UNDERSTANDING THE IMPACT OF OUR WORK WITH YOUNG WOMEN AND HOW TO MEASURE IT

You can’t improve what you can’t measure.

Anon

This guidance on measuring impact and developing monitoring and evaluation for African youth clubs has been written by African women leading youth projects in Kenya, South Africa and Nigeria. We want it to be a resource for other youth workers in Africa so that together we inspire and empower more girls and young women. 

In toolkit one we followed Chidi’s story as she set up a youth club for young women in her African neighbourhood, which reflects our experience working in towns and cities like Johannesburg, Nairobi, Lagos, Kilifi and Enugu. We saw her identify and overcome challenges so that her youth club thrived and truly benefited the girls she sought to serve. 

We saw Chidi facing setbacks and getting exhausted as she struggled against the odds to keep her project alive like many African female youth workers. 

Often, when we are working hard and struggling just to do the essential things to keep our youth projects going, we think that measuring impact is a waste of our precious time. Why bother? We know our youth project is effective. We see the results in the young women we work with. We are doing our best and have no more energy to give.

It seems counter-intuitive, but this is when you most need to demonstrate your impact, and evaluate your youth club, so that:

  • You can enthuse others by showing the importance and effectiveness of your youth work, recruiting volunteers and donors.
  • You can keep yourself and your existing team of youth workers motivated, by seeing that all your hard work and sacrifices have been worthwhile.
  • You can see areas where you can improve, or become more efficient, so that you can use your resources (including your own energies) more effectively, focus on what is working well, and stop doing things that are not.

We shouldn’t be obsessed with measuring for the sake of it. Good monitoring and evaluation of our projects allow us to:

  • Plan our achievements, including improving them (plan and grow)
  • Monitor and evaluate our achievements and failures (know)
  • Communicate our achievements and failures (show)

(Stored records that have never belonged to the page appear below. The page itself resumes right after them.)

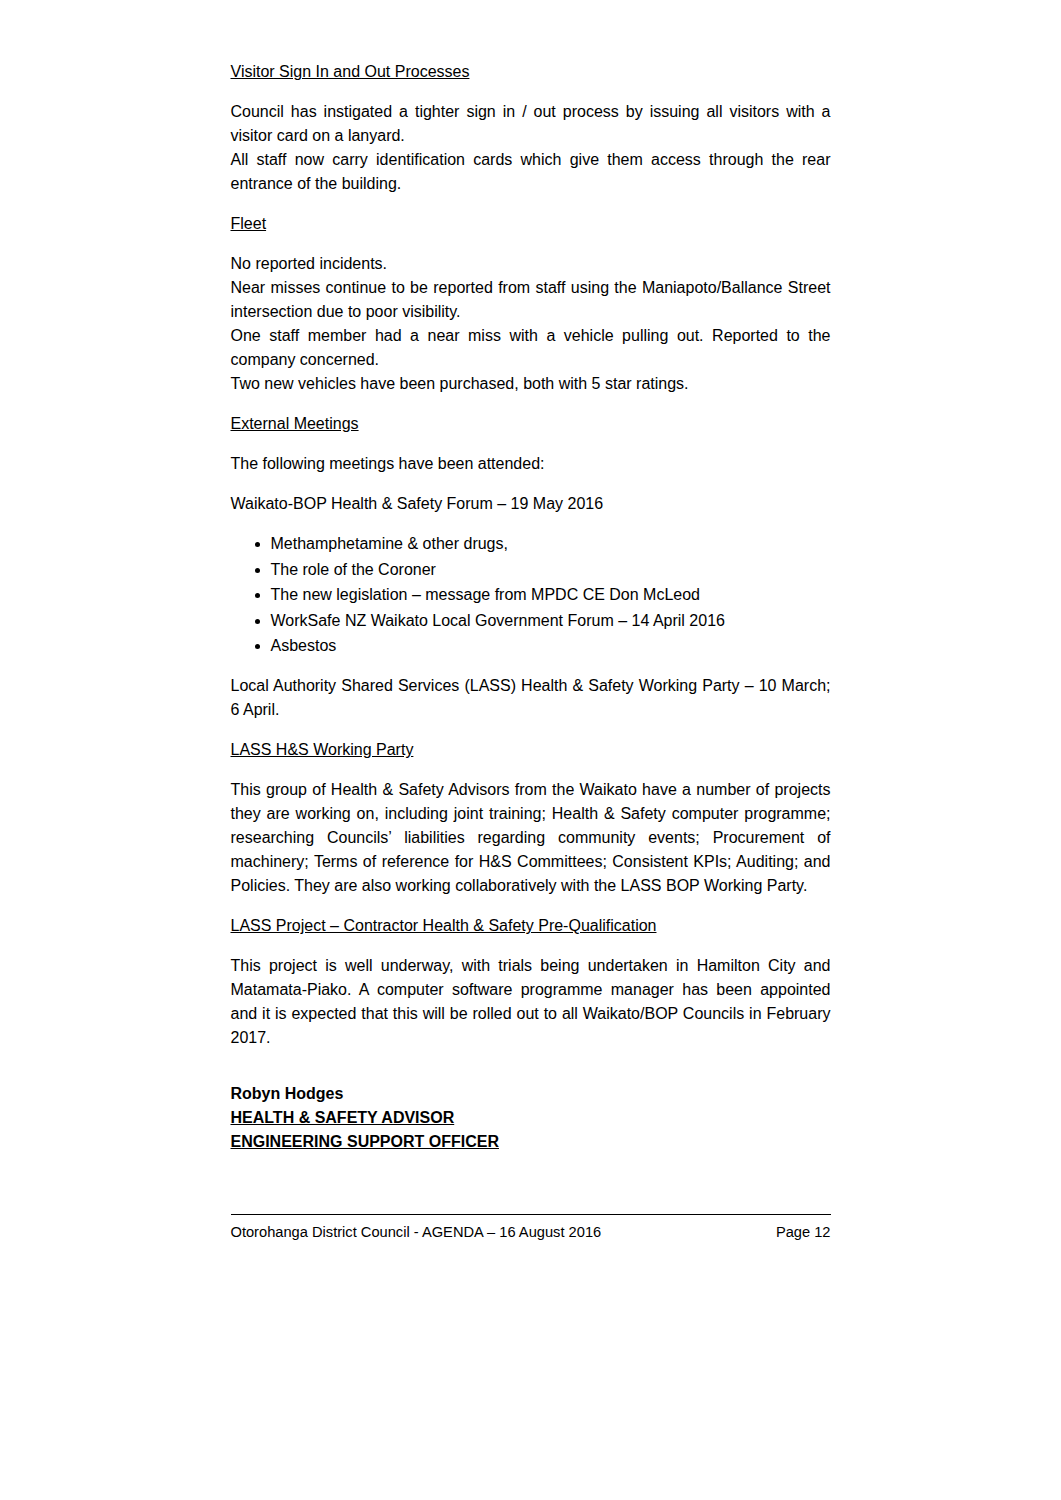Visitor Sign In and Out Processes
Council has instigated a tighter sign in / out process by issuing all visitors with a visitor card on a lanyard.
All staff now carry identification cards which give them access through the rear entrance of the building.
Fleet
No reported incidents.
Near misses continue to be reported from staff using the Maniapoto/Ballance Street intersection due to poor visibility.
One staff member had a near miss with a vehicle pulling out. Reported to the company concerned.
Two new vehicles have been purchased, both with 5 star ratings.
External Meetings
The following meetings have been attended:
Waikato-BOP Health & Safety Forum – 19 May 2016
Methamphetamine & other drugs,
The role of the Coroner
The new legislation – message from MPDC CE Don McLeod
WorkSafe NZ Waikato Local Government Forum – 14 April 2016
Asbestos
Local Authority Shared Services (LASS) Health & Safety Working Party – 10 March; 6 April.
LASS H&S Working Party
This group of Health & Safety Advisors from the Waikato have a number of projects they are working on, including joint training; Health & Safety computer programme; researching Councils’ liabilities regarding community events; Procurement of machinery; Terms of reference for H&S Committees; Consistent KPIs; Auditing; and Policies. They are also working collaboratively with the LASS BOP Working Party.
LASS Project – Contractor Health & Safety Pre-Qualification
This project is well underway, with trials being undertaken in Hamilton City and Matamata-Piako. A computer software programme manager has been appointed and it is expected that this will be rolled out to all Waikato/BOP Councils in February 2017.
Robyn Hodges
HEALTH & SAFETY ADVISOR
ENGINEERING SUPPORT OFFICER
Otorohanga District Council - AGENDA – 16 August 2016 Page 12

So we are going to spend some more time with Chidi and look at how she can demonstrate the impact of her project so that it can go from strength to strength. We will look at tools for measuring and showcasing our impact, as women leading youth organisations in countries like Kenya, South Africa and Nigeria, as well as thinking about the different people who need to see this. In each section, you will find questions that you can reflect on alone or with others involved in your project, so that you can have renewed confidence in your work with young people and know how to make your work truly sustainable.